### WORK ORDER
Each line of the data below that includes the string "minor" must be copied.

━━━

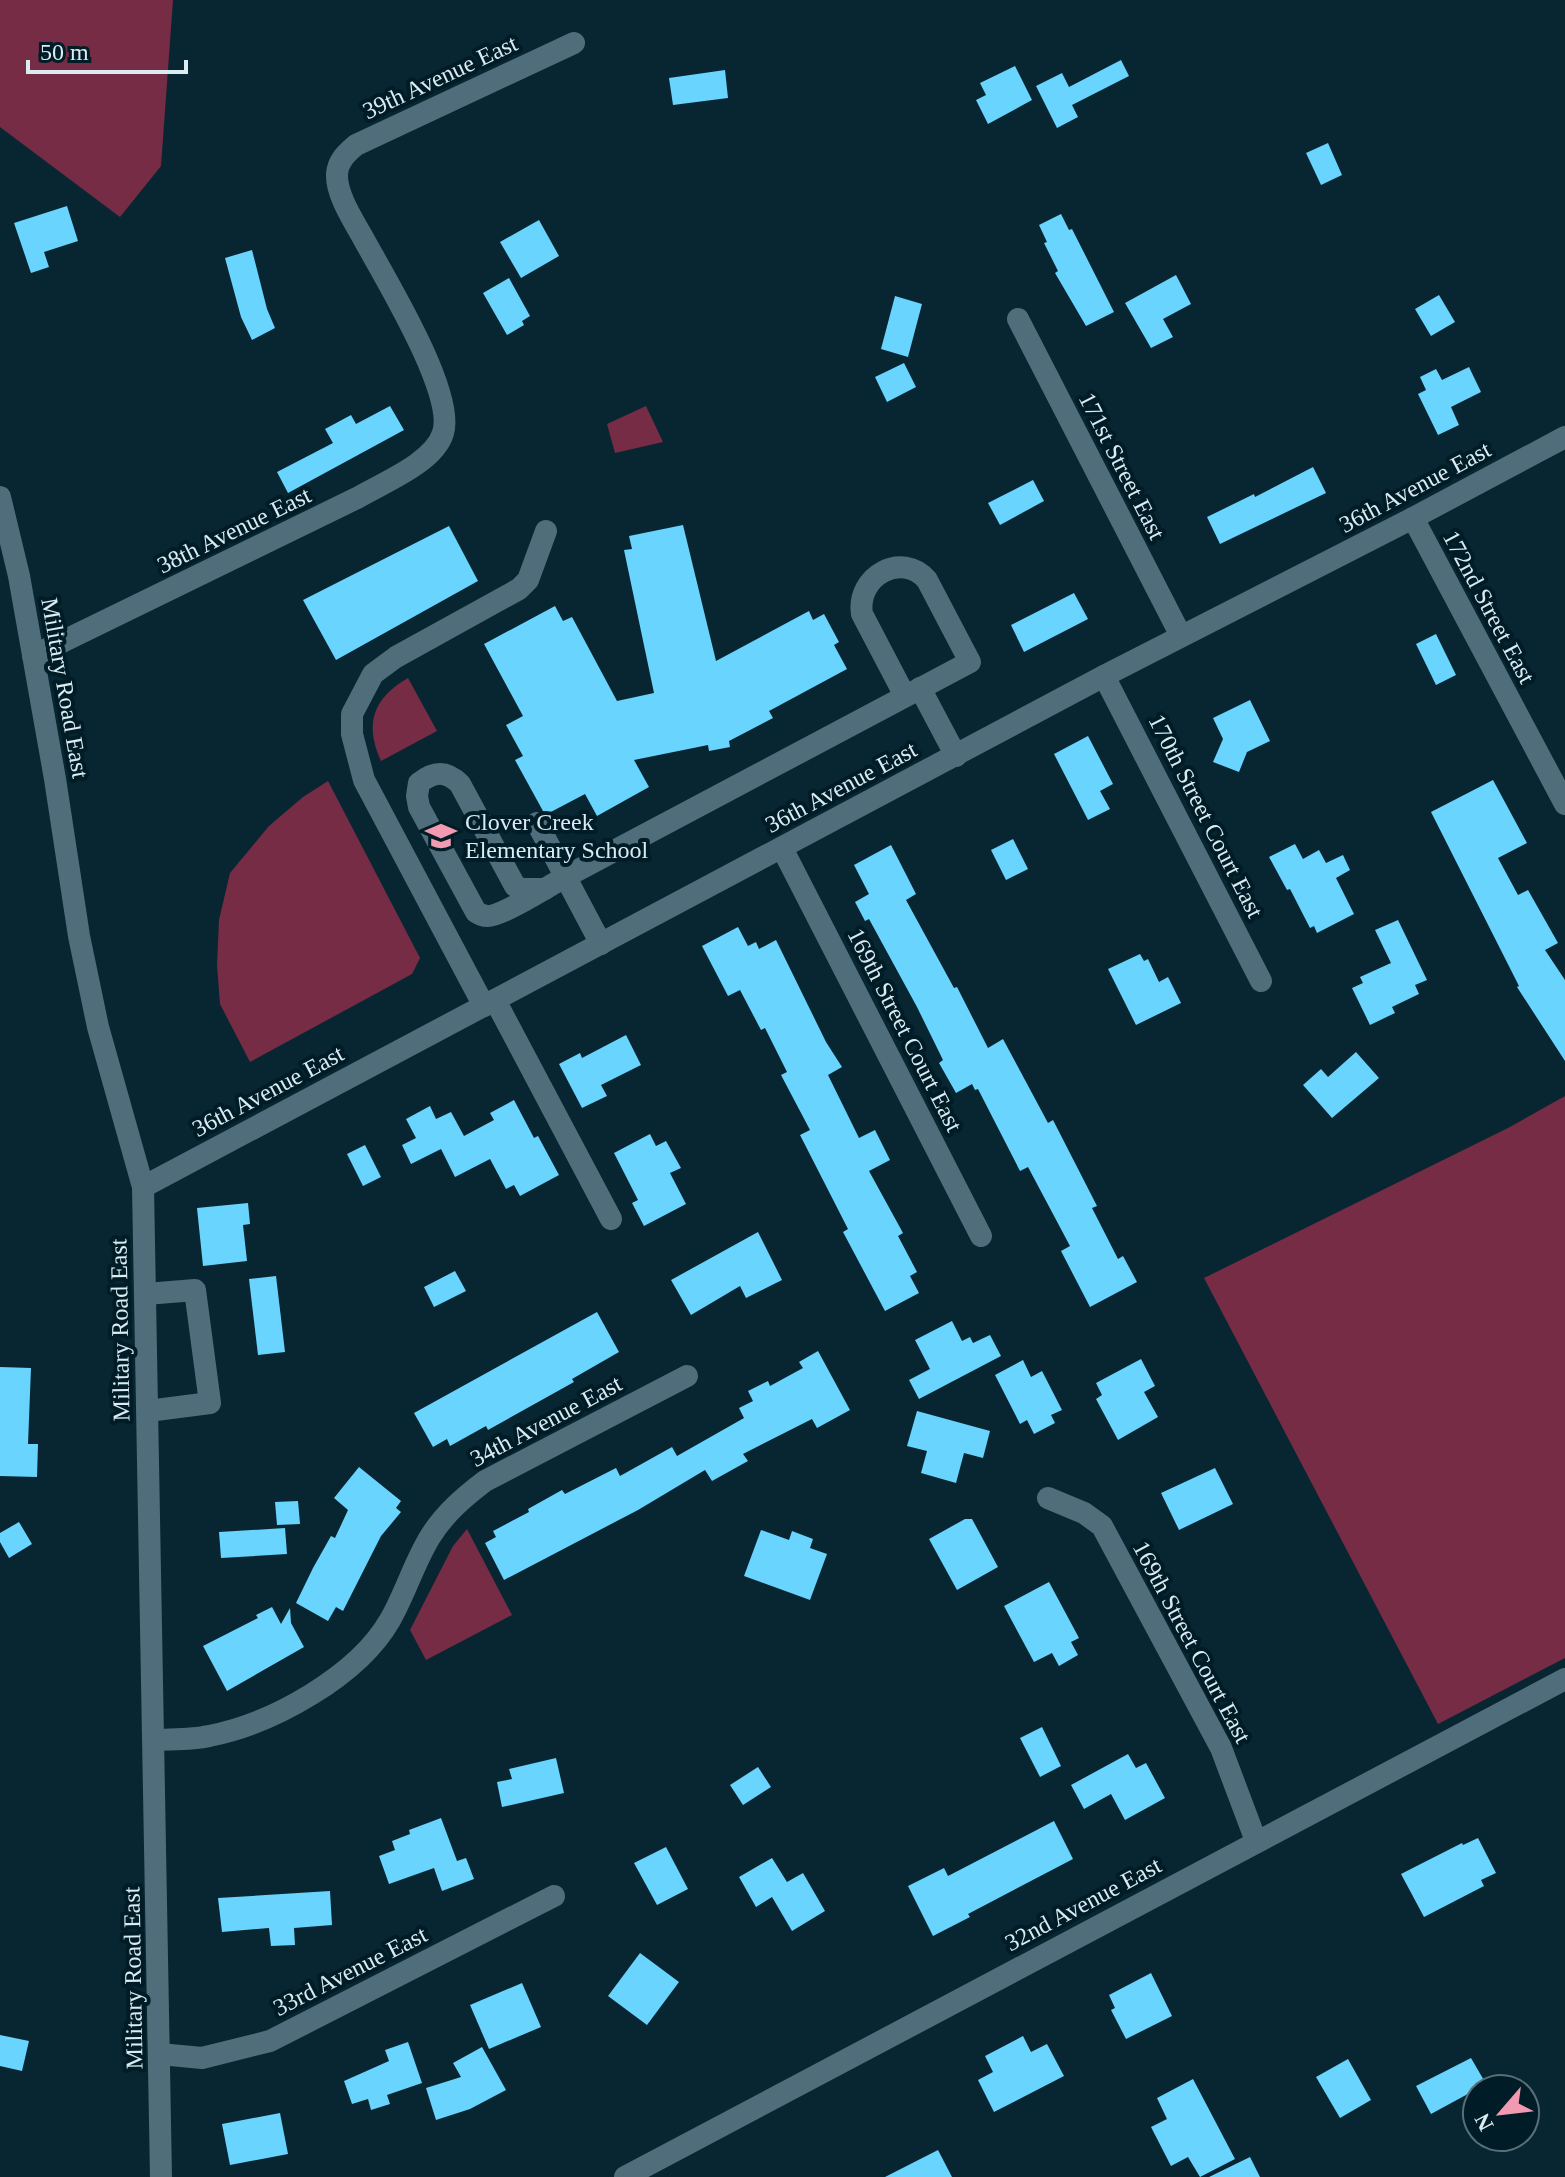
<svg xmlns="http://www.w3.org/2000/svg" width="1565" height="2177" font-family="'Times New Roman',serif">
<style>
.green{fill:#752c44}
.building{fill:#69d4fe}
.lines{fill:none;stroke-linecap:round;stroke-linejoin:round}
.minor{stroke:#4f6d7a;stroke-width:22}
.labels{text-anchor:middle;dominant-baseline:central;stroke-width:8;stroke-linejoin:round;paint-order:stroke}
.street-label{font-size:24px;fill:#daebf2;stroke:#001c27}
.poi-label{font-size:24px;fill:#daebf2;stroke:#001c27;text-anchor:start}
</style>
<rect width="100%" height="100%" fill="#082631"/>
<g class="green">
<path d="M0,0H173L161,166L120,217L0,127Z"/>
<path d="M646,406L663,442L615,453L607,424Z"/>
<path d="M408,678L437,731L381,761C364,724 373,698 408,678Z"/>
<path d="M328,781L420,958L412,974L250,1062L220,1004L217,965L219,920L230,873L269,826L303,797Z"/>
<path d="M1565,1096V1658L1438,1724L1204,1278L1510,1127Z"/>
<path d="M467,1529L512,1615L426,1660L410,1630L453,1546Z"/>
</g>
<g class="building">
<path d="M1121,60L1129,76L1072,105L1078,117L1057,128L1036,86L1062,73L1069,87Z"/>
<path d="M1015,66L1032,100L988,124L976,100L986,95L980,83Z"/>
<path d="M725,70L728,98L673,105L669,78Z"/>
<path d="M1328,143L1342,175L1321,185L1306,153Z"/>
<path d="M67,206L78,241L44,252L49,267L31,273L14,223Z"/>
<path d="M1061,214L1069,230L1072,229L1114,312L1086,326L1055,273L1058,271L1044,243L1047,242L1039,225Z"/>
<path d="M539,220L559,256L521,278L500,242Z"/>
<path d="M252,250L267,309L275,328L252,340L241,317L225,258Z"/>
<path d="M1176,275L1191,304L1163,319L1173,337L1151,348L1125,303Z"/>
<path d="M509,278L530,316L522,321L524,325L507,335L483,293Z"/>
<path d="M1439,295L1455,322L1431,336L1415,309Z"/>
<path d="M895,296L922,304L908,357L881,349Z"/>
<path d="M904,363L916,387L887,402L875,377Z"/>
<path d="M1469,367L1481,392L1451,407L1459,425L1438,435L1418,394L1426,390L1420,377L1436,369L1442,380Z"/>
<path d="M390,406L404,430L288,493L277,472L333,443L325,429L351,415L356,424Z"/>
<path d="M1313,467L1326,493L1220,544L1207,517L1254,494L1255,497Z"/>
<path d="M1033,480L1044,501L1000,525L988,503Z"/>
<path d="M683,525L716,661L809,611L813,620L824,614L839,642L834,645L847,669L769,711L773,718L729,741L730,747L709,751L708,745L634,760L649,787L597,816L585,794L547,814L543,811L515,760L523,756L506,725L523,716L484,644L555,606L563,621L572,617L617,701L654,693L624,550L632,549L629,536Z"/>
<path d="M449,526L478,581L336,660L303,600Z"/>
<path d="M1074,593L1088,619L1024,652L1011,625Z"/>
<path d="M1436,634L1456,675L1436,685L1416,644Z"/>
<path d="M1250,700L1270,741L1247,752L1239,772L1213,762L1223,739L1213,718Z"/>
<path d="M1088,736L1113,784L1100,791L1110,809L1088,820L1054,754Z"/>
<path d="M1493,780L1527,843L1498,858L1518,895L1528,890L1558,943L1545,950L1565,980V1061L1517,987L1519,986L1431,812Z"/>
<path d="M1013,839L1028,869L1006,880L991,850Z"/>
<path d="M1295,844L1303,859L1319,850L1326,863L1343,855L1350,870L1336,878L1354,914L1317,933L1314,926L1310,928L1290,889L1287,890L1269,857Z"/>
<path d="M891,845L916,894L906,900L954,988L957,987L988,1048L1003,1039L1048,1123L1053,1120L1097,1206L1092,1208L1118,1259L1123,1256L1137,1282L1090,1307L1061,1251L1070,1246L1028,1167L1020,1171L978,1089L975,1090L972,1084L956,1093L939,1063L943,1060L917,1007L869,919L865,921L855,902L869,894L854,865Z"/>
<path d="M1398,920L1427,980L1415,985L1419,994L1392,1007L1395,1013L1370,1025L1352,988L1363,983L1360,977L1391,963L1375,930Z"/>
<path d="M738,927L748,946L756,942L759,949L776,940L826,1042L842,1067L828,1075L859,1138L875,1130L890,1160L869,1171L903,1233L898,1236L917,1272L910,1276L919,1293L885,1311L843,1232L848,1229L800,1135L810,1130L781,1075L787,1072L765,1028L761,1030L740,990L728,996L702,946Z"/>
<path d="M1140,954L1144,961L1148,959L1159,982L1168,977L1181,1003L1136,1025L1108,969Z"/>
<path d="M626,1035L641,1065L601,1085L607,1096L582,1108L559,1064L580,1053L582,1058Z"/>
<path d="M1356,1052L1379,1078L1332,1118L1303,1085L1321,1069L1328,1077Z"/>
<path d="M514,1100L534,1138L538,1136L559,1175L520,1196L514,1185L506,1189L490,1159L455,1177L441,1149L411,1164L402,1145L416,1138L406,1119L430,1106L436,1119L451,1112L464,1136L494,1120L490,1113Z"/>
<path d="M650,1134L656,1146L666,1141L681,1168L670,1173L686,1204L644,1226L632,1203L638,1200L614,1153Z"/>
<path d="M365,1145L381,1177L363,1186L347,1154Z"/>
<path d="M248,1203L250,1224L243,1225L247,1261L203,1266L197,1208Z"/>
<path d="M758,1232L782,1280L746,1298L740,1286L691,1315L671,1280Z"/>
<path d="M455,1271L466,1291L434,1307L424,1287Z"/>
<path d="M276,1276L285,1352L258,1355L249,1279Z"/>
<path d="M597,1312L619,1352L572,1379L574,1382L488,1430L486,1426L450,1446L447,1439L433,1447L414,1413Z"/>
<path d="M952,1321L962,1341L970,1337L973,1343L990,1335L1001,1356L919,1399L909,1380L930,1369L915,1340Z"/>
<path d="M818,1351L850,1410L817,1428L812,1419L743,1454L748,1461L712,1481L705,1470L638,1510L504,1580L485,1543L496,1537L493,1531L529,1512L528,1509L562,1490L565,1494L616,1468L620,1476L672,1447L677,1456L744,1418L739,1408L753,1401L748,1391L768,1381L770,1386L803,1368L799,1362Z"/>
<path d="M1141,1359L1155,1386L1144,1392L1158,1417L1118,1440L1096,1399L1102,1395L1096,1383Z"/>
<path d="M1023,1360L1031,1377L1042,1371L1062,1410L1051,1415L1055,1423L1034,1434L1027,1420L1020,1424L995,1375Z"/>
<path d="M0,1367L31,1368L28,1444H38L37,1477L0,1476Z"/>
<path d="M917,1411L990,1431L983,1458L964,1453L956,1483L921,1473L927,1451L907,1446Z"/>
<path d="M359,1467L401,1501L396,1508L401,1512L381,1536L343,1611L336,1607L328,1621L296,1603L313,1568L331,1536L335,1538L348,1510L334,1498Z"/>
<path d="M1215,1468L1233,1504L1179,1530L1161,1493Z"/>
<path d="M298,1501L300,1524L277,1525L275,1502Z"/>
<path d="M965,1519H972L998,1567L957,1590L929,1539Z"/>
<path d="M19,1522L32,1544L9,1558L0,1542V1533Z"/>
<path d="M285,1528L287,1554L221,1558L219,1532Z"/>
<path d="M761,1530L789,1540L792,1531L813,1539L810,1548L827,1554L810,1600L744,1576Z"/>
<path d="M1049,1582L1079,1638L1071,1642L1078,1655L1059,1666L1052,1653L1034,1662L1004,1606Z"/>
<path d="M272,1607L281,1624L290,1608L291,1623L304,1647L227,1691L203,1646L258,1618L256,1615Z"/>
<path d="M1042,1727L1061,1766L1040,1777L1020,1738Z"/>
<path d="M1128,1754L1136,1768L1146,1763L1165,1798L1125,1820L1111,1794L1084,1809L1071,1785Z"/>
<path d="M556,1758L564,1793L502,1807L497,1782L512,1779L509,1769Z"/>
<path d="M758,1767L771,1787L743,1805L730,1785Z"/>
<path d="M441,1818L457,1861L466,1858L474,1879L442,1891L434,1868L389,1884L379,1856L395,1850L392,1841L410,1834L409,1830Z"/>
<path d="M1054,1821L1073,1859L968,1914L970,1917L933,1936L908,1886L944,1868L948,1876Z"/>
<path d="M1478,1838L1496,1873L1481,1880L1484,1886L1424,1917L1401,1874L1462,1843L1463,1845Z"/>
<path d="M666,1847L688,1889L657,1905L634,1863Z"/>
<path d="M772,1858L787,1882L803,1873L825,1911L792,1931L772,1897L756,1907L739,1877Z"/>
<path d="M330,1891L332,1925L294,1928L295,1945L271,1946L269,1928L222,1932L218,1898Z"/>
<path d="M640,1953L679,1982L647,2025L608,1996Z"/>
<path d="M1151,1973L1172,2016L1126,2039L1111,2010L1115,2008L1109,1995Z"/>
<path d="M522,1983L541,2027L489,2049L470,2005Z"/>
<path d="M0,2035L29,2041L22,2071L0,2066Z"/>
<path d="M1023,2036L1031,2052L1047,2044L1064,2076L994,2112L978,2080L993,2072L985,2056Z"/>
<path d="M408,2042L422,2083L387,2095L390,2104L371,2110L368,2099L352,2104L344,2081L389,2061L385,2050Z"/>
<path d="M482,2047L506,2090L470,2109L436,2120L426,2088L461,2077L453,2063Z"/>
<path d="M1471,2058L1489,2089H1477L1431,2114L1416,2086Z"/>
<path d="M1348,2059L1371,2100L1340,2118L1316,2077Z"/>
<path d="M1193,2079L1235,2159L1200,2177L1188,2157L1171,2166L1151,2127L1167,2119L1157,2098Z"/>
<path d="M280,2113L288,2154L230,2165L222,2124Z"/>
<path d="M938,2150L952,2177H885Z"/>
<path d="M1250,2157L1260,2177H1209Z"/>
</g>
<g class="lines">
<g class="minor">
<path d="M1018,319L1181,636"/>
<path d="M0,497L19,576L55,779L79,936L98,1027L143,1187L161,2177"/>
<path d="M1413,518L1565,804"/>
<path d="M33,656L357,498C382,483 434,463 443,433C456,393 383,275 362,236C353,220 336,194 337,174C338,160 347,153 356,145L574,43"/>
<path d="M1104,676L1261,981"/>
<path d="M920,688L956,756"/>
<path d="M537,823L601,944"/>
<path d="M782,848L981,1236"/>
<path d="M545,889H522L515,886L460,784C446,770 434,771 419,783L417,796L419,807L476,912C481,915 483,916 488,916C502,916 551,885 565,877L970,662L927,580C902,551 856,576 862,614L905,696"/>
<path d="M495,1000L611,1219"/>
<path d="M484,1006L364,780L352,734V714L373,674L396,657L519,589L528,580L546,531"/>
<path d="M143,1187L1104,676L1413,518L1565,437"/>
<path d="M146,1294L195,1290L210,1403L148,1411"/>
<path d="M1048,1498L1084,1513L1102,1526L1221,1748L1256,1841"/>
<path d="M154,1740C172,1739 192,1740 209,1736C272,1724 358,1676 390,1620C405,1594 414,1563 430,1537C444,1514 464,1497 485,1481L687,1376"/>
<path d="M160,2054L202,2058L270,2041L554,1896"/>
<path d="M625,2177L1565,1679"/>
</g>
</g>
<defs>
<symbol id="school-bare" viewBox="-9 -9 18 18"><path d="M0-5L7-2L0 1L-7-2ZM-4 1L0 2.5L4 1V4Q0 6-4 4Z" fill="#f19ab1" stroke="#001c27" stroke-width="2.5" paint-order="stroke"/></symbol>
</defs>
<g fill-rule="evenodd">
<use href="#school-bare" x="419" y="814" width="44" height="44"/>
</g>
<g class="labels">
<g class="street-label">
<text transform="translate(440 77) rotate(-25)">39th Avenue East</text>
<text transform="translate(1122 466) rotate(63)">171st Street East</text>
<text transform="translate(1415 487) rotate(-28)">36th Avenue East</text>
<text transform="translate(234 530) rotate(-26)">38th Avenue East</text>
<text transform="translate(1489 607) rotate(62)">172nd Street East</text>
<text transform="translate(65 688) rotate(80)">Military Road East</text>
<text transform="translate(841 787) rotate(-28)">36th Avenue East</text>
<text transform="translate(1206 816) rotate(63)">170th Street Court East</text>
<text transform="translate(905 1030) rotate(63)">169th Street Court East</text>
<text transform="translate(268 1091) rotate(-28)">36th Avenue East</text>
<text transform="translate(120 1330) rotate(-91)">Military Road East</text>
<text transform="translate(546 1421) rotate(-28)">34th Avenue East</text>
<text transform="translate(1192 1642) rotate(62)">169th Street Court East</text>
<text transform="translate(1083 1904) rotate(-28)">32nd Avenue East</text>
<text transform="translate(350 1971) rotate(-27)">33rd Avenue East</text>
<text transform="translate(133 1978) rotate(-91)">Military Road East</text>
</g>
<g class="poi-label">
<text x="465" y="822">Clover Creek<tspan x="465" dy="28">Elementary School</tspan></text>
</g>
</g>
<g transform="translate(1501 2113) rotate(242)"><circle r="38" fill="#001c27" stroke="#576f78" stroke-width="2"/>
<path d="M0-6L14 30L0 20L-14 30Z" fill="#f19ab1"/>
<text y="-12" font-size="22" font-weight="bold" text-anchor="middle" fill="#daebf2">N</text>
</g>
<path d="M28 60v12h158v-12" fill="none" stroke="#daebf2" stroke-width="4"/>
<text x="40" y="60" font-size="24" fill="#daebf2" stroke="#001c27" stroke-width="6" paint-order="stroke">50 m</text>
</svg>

━━━

### SOLUTION TO THIS TASK
.minor{stroke:#4f6d7a;stroke-width:22}
<g class="minor">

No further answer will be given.